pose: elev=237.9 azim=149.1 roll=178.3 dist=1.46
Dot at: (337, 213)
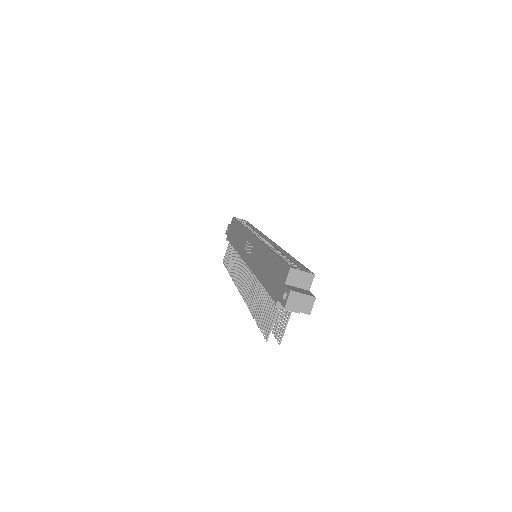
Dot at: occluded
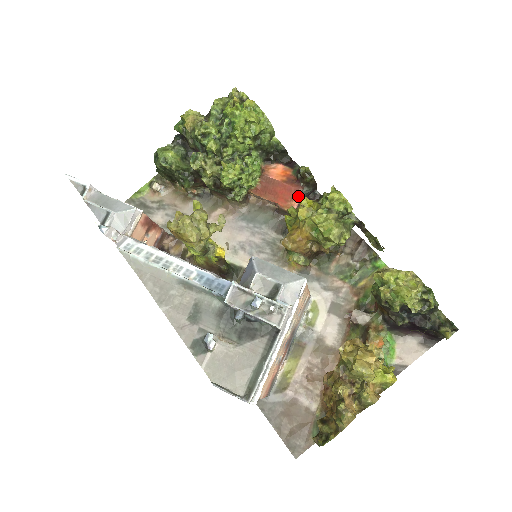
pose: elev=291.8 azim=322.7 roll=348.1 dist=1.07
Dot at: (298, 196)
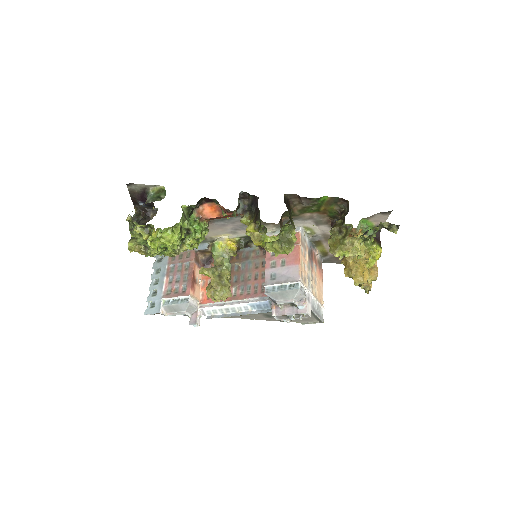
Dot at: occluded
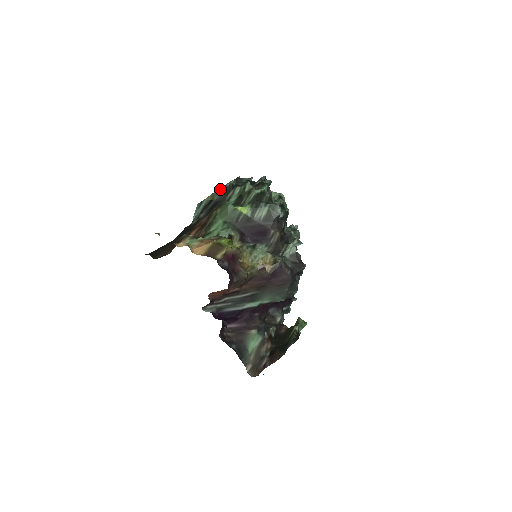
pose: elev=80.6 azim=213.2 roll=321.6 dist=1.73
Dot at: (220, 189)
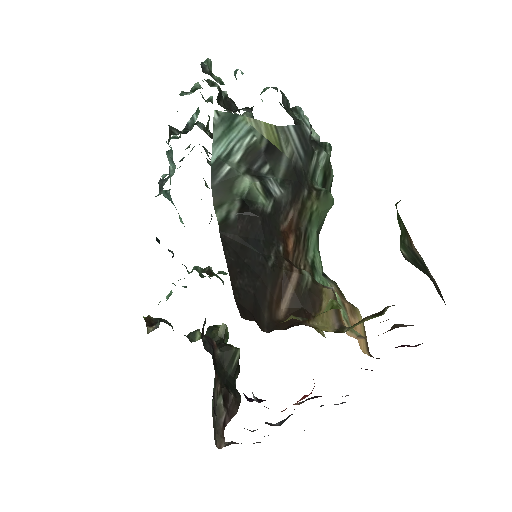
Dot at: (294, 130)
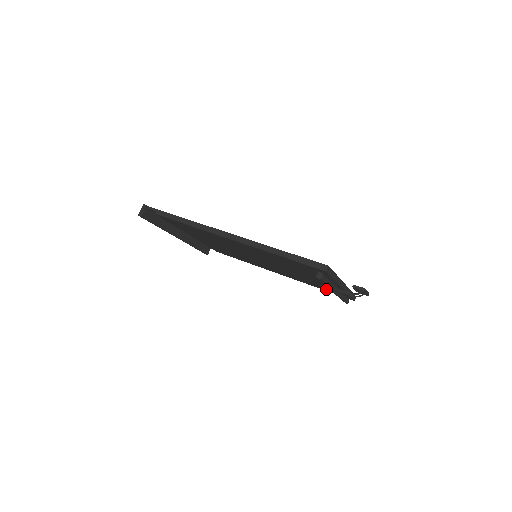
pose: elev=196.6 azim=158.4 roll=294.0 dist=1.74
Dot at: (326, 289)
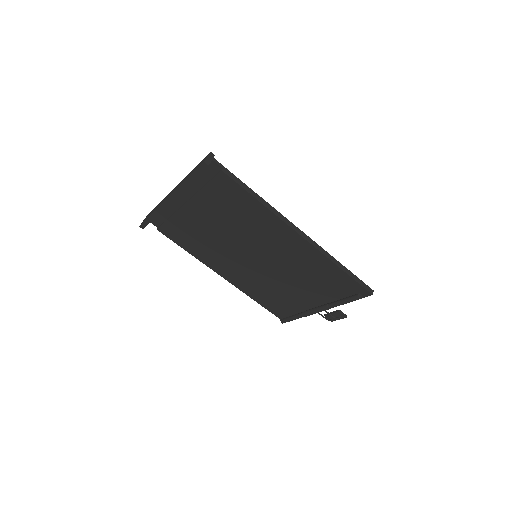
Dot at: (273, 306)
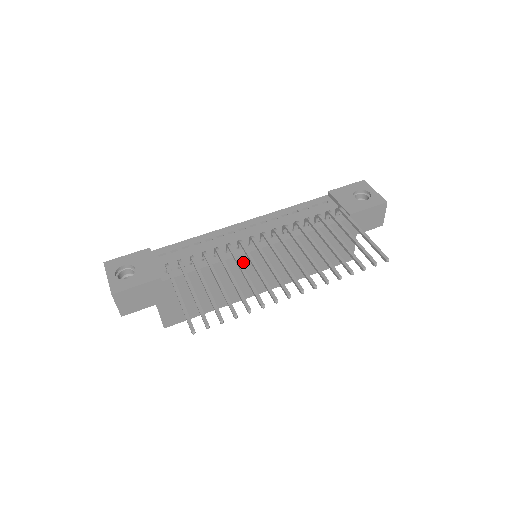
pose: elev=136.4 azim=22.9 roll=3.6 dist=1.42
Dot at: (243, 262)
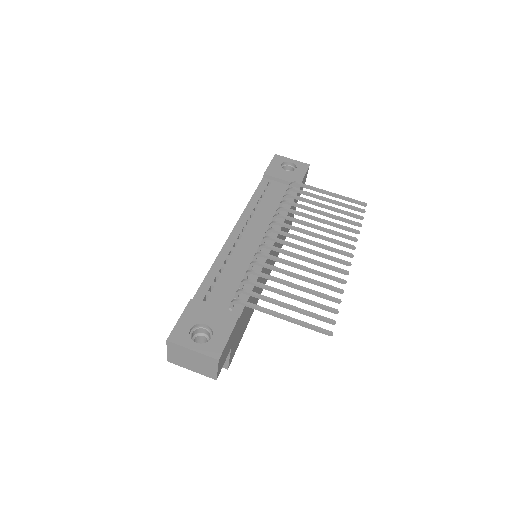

|---|

→ **Work instructions**:
Format every line of the material above as a JSON list of strings, one string per line, with blank lines omitted. Leave the pictures out of the list.

→ **Response to this exercise**:
[
  "pose: elev=237.9 azim=149.1 roll=178.3 dist=1.46",
  "Dot at: (337, 213)",
  "Dot at: occluded",
  "pose: elev=291.8 azim=322.7 roll=348.1 dist=1.07",
  "Dot at: (298, 196)",
  "Dot at: occluded",
  "pose: elev=80.6 azim=213.2 roll=321.6 dist=1.73",
  "Dot at: (220, 189)",
  "Dot at: (294, 130)",
  "pose: elev=196.6 azim=158.4 roll=294.0 dist=1.74",
  "Dot at: (326, 289)",
  "Dot at: (273, 306)",
  "pose: elev=136.4 azim=22.9 roll=3.6 dist=1.42",
  "Dot at: (243, 262)"
]